Become an Inventor

What You Need:

  • Reference material on Black American inventors
  • Ingenuity and a few materials to build your child’s invention

What You Do:

  1. Have your child research a number of African-American inventors and select an invention that they are excited about. The next thing for your child to do is think of a way to improve upon that invention in some way, whether it is making it easier to use, more readily accessible to the general population, more affordable, or more effective. Once your child has conjured up a new and improved product, they can go to work designing and building it.
  2. For example, your child might pick Garrett Morgan, Sr. who invented the t-shaped traffic signal. How could your child make the modern day traffic light better?
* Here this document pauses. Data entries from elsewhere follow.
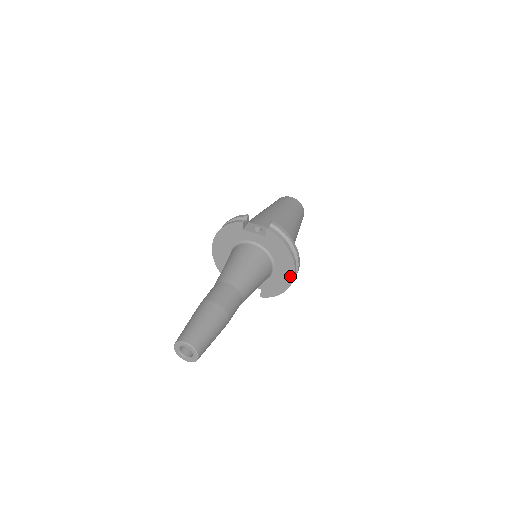
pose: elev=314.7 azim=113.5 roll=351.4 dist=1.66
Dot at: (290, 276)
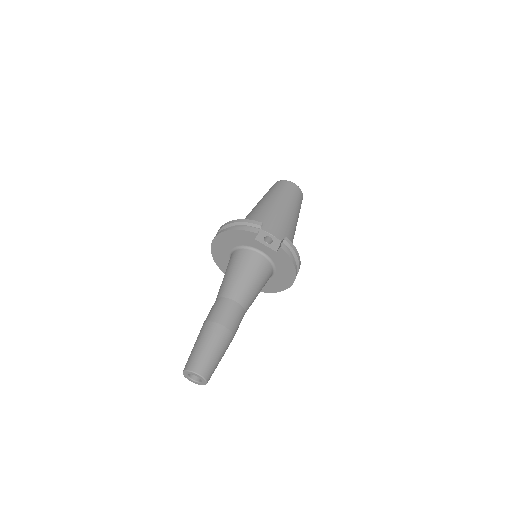
Dot at: (286, 285)
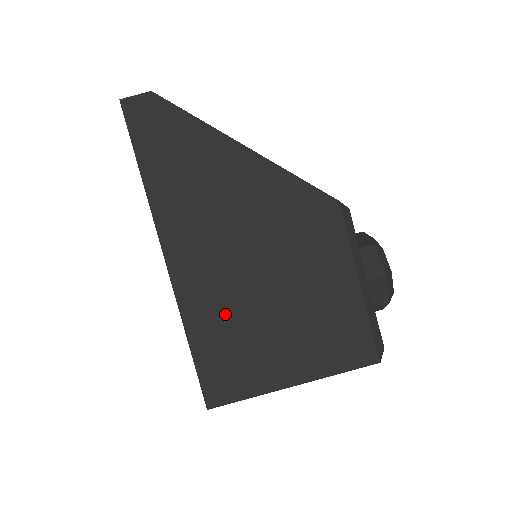
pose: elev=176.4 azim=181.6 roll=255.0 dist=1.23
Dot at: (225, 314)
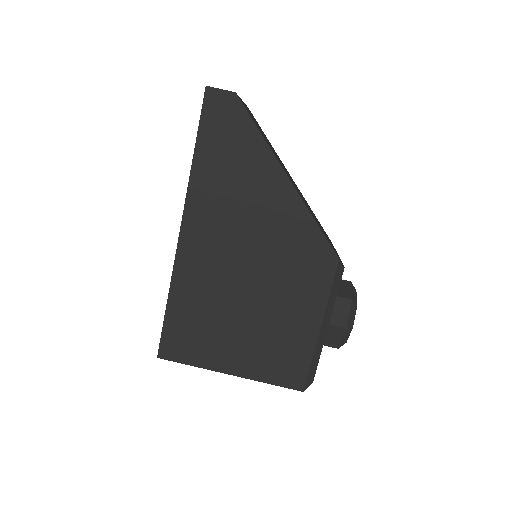
Dot at: (205, 297)
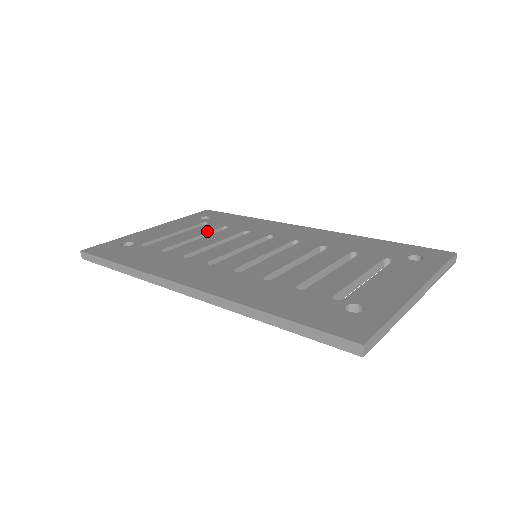
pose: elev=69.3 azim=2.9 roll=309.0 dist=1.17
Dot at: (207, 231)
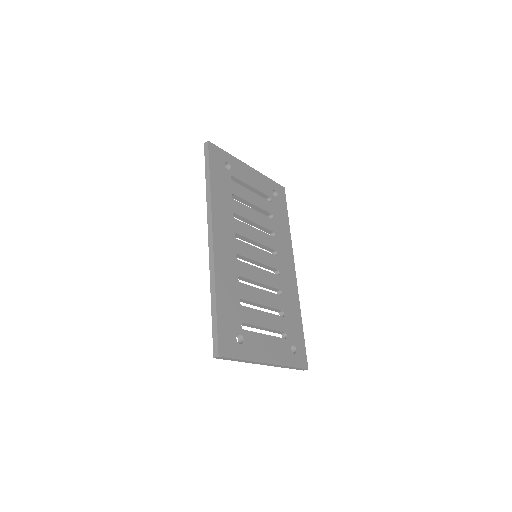
Dot at: (263, 208)
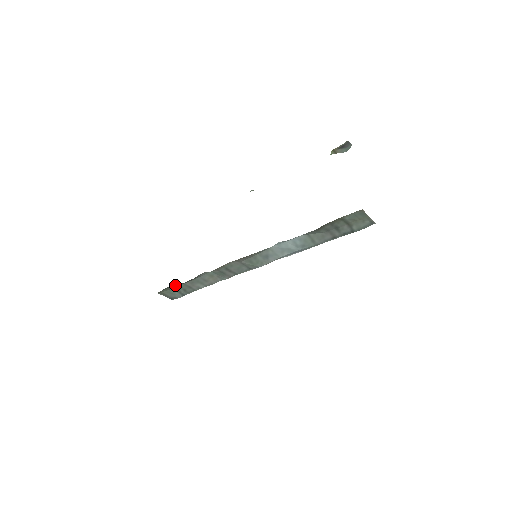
Perhaps the signals could have electronic voices and announce instructions as it changes colors, “Stop,” “Go,” and “Slow Down.” Or, perhaps the traffic lights could have built in systems that photograph and track license plates then automatically calls the local police department whenever a car runs through a red light.
  3. Once your child has come up with a way to improve upon the object, help them draw up a list of supplies required to build it. To build a traffic light, your child could use a large shoebox as the frame, colored cellophane for the lights, a flashlight to illuminate the lights from behind, tape recordings of your child’s voice saying “Stop,” “Go,” and “Slow Down” and of an automatic telephone speed dial sound to represent calling the police.
  4. With all necessary supplies laid in front of your child, ask them to make a prototype of their invention. It may require more than one day to accomplish this, so be sure your child’s workstation is in an area that is out of the way of your normal activities.
  5. Let your child’s imagination run wild. Who knows, you may have a talented inventor in your midst!